--- Input for this task ---

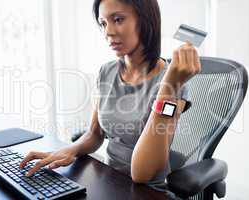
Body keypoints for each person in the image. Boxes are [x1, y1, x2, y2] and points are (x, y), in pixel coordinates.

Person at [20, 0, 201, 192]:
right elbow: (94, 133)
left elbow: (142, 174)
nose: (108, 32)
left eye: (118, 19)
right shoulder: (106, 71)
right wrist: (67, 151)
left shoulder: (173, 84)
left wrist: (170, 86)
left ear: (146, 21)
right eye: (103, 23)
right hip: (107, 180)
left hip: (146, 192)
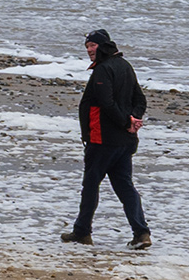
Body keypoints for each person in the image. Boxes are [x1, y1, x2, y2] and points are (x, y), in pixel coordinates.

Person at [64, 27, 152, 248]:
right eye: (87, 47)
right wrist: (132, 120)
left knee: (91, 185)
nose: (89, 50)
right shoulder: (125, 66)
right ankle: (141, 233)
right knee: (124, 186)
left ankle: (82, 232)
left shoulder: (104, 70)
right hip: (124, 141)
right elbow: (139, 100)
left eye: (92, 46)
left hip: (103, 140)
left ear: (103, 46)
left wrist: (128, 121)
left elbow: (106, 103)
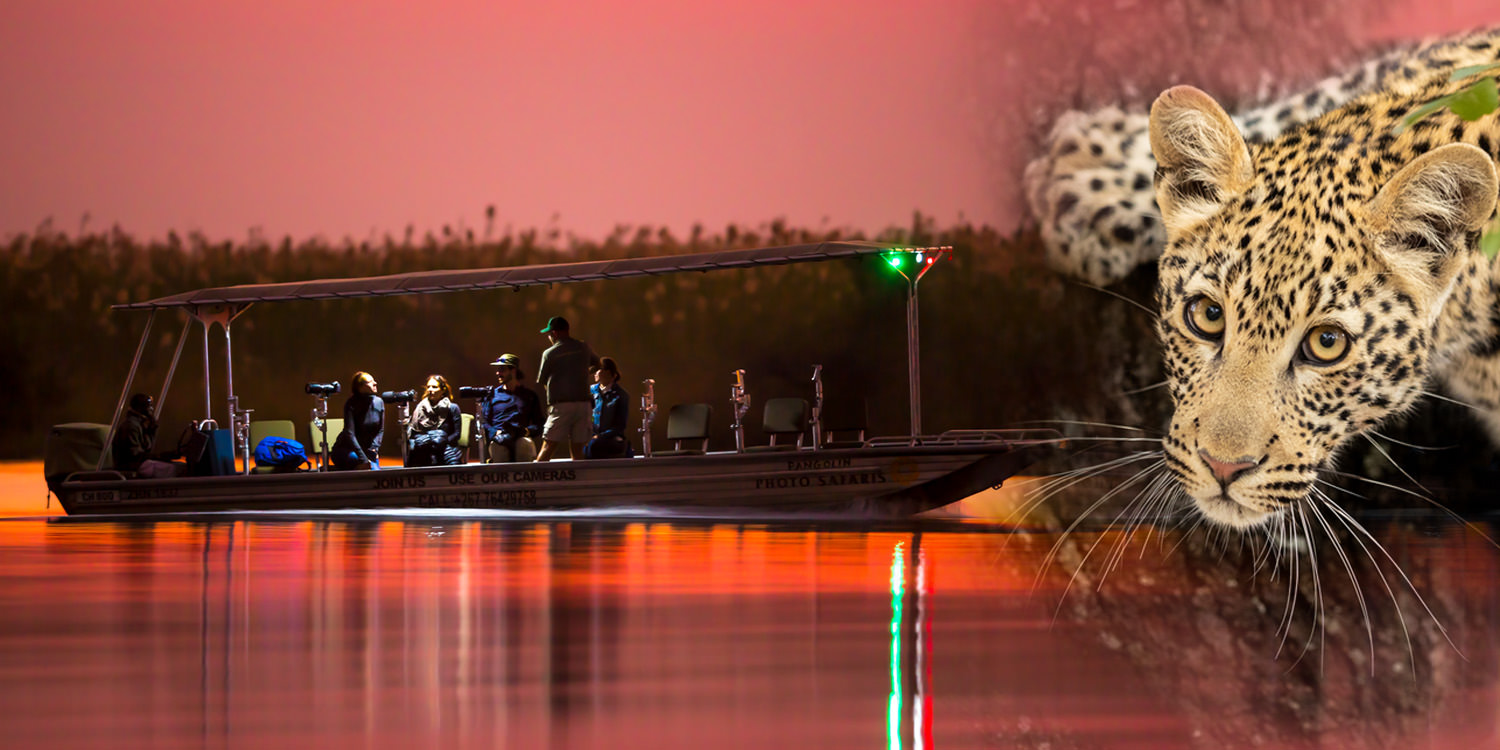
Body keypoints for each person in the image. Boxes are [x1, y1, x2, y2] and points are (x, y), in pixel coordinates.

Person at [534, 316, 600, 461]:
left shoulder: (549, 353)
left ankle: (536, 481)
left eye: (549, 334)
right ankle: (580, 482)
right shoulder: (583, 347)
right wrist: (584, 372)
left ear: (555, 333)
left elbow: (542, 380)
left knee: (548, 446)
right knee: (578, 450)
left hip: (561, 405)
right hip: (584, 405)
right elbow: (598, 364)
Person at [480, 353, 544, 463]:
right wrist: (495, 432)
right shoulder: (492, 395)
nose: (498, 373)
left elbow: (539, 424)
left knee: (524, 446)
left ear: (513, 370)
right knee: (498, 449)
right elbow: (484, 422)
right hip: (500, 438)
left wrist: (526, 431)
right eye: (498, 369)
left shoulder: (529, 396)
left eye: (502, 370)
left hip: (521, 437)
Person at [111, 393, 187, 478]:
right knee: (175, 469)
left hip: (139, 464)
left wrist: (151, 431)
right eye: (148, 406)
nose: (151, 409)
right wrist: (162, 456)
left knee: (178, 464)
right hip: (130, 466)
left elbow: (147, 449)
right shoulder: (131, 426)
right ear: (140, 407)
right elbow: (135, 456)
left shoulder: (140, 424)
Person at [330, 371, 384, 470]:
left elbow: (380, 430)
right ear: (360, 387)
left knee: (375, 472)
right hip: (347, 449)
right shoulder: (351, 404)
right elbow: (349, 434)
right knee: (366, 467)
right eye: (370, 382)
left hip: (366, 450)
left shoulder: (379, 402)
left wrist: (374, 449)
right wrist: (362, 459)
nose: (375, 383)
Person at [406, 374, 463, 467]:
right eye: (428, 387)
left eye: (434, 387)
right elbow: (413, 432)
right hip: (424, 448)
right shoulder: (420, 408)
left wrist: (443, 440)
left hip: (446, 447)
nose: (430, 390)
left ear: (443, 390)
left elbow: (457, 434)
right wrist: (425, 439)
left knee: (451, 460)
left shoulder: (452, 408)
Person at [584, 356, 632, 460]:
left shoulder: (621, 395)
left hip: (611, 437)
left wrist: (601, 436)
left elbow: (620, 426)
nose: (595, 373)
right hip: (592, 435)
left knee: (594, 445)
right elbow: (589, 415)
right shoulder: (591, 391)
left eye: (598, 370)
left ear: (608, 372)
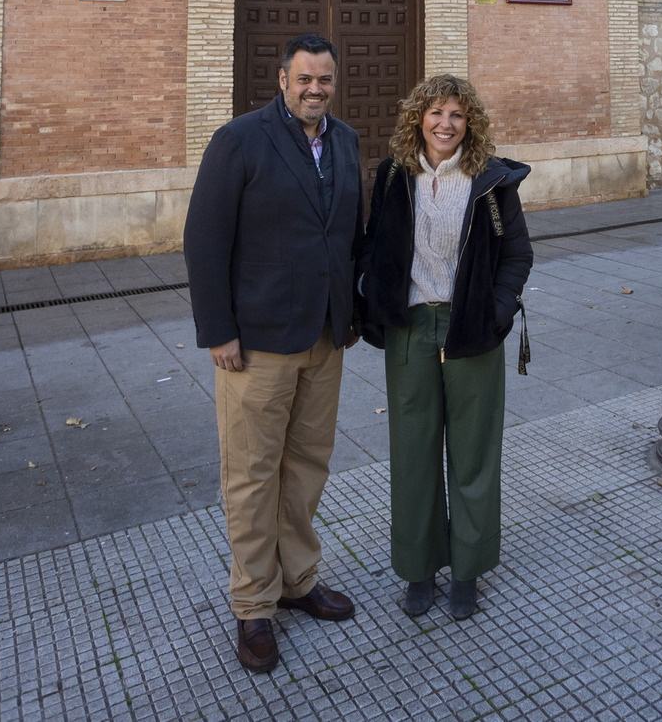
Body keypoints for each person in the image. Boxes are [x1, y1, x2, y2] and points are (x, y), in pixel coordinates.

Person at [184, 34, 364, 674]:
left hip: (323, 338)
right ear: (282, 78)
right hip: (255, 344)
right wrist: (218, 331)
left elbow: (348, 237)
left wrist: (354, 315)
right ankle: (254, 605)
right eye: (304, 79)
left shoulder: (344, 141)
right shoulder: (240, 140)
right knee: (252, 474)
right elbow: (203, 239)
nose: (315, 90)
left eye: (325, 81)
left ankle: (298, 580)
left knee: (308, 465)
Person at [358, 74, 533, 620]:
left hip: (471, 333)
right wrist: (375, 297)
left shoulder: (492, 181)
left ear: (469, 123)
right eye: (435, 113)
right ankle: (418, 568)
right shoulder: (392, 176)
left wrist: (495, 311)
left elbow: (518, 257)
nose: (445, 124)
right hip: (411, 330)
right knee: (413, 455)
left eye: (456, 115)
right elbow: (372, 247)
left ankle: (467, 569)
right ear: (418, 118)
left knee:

---

Problem description =
From the line that contains "left eye: (456, 115)" down to the last line above, print each line exactly as it appears.

Expected answer =
left eye: (456, 115)
right elbow: (372, 247)
left ankle: (467, 569)
right ear: (418, 118)
left knee:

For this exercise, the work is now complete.